◆ **Directions**: Extract the rows from the first one up to and including the line with "text at (114, 422): 86 -> 26", copying each line unchanged.

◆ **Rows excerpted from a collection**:
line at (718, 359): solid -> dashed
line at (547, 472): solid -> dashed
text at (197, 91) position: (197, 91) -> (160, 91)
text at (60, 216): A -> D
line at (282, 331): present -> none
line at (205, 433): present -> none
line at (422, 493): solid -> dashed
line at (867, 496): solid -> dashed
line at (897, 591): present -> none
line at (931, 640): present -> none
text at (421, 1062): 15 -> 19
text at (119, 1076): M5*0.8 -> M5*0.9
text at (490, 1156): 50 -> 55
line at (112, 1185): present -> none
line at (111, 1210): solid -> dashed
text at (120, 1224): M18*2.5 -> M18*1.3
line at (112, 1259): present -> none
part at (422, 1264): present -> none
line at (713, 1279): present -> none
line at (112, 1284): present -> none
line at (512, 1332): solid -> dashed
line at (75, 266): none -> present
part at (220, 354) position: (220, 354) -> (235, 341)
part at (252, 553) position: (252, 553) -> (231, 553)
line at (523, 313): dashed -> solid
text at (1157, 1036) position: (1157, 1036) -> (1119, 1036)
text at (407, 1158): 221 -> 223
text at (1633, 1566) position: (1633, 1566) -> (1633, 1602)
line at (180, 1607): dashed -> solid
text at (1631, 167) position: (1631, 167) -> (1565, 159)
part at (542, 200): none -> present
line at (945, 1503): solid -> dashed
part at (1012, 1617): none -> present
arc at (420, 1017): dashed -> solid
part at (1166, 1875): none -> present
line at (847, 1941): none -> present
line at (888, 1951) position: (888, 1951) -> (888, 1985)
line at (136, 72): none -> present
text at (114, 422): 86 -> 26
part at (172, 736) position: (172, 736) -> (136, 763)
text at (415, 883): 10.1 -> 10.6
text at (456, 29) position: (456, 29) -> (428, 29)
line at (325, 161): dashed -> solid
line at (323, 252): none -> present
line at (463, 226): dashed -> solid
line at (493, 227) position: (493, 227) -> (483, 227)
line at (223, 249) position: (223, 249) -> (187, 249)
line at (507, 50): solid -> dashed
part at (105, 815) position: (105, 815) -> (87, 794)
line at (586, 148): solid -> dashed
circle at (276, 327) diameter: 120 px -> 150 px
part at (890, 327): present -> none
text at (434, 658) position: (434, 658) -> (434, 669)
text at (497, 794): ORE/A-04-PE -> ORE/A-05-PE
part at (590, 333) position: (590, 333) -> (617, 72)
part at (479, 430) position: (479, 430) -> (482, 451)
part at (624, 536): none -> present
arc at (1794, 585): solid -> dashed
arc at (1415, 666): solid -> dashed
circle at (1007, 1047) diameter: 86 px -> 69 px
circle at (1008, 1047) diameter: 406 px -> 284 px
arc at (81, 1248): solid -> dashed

◆ **Answer to the task**:
line at (718, 359): solid -> dashed
line at (547, 472): solid -> dashed
text at (197, 91) position: (197, 91) -> (160, 91)
text at (60, 216): A -> D
line at (282, 331): present -> none
line at (205, 433): present -> none
line at (422, 493): solid -> dashed
line at (867, 496): solid -> dashed
line at (897, 591): present -> none
line at (931, 640): present -> none
text at (421, 1062): 15 -> 19
text at (119, 1076): M5*0.8 -> M5*0.9
text at (490, 1156): 50 -> 55
line at (112, 1185): present -> none
line at (111, 1210): solid -> dashed
text at (120, 1224): M18*2.5 -> M18*1.3
line at (112, 1259): present -> none
part at (422, 1264): present -> none
line at (713, 1279): present -> none
line at (112, 1284): present -> none
line at (512, 1332): solid -> dashed
line at (75, 266): none -> present
part at (220, 354) position: (220, 354) -> (235, 341)
part at (252, 553) position: (252, 553) -> (231, 553)
line at (523, 313): dashed -> solid
text at (1157, 1036) position: (1157, 1036) -> (1119, 1036)
text at (407, 1158): 221 -> 223
text at (1633, 1566) position: (1633, 1566) -> (1633, 1602)
line at (180, 1607): dashed -> solid
text at (1631, 167) position: (1631, 167) -> (1565, 159)
part at (542, 200): none -> present
line at (945, 1503): solid -> dashed
part at (1012, 1617): none -> present
arc at (420, 1017): dashed -> solid
part at (1166, 1875): none -> present
line at (847, 1941): none -> present
line at (888, 1951) position: (888, 1951) -> (888, 1985)
line at (136, 72): none -> present
text at (114, 422): 86 -> 26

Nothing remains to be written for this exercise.